Coastal retained 83% of its annualized revenues from hospital-based contracts in 1995, compared with a historical average of about 91%, said Robert Borchert, senior vice president for corporate communications.
Coastal was the No. 2 emergency department contractor in 1994 with 358 hospital clients, behind NES Healthcare Services, which had 402, according to MODERN HEALTHCARE's Contract Management Survey (Sept. 4, 1995, p. 67).
Coastal has smaller numbers of hospital-based physicians in obstetrics, gynecology, pediatrics and anesthesiology.
Analyst Krishen Sud, managing director of healthcare at Needham & Co., said the return to basics is long overdue.

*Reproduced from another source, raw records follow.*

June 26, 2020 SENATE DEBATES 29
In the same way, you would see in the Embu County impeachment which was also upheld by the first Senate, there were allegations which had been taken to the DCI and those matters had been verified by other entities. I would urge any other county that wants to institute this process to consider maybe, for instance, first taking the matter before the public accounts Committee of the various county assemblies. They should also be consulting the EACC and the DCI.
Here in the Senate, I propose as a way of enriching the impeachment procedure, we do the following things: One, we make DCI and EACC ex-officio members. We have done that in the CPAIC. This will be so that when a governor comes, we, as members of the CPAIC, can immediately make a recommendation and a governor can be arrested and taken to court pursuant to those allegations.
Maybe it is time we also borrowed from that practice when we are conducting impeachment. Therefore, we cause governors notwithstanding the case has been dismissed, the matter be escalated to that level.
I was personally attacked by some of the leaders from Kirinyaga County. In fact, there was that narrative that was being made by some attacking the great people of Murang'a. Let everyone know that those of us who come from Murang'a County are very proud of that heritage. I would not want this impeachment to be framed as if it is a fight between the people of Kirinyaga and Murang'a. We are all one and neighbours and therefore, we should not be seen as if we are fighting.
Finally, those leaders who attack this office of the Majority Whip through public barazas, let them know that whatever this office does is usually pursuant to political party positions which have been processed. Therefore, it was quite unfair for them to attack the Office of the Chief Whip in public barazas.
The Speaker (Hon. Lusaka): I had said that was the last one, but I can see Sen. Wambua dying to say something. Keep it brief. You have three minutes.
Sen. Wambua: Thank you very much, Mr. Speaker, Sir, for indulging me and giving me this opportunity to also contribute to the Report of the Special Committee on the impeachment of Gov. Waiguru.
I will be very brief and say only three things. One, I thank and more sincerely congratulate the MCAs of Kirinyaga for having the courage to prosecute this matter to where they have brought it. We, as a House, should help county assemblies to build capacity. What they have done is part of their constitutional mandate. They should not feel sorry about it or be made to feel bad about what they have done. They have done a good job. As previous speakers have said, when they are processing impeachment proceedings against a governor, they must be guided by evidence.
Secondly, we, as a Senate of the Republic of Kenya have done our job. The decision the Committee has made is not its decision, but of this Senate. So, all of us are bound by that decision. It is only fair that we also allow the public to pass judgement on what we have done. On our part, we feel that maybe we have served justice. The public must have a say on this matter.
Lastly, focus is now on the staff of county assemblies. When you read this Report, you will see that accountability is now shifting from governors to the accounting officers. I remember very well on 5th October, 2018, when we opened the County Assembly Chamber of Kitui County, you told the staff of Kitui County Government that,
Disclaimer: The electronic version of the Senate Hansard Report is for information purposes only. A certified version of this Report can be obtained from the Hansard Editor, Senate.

As Coastal diversified, its service to hospital clients reportedly suffered, he said.
"I think they need to divest themselves of the nonstrategic businesses, even if they take a big loss, and use whatever resources they have to build their core businesses, which are the hospital-based business and the billing and collections business," he said.
In 1993 and 1994, Coastal invested aggressively in primary-care networks, commercial HMOs and a Medicaid HMO.
But some of the deals soured, and in 1995 Coastal reported an operating loss of $46.9 million on revenues of $810.3 million. That compares with net income of $22.4 million on revenues of $748.6 million in 1994.
Coastal's physician contract services revenues were almost $384 million in 1995, down 2% from the previous year, according to a recent filing with the Securities and Exchange Commission.
Those revenues reflected 47% of the company's total net revenues, down from 58% in 1993.
First-quarter 1996 results have been delayed as company officials renegotiated debt. In late May, Coastal obtained $40 million of new credit, which will help it continue to operate through the year.
The Durham, N.C.-based company has sold an ill-fated primary-care network in southern Florida, which lost money in an exclusive capitation contract with Humana. It's considering the sale of other operations.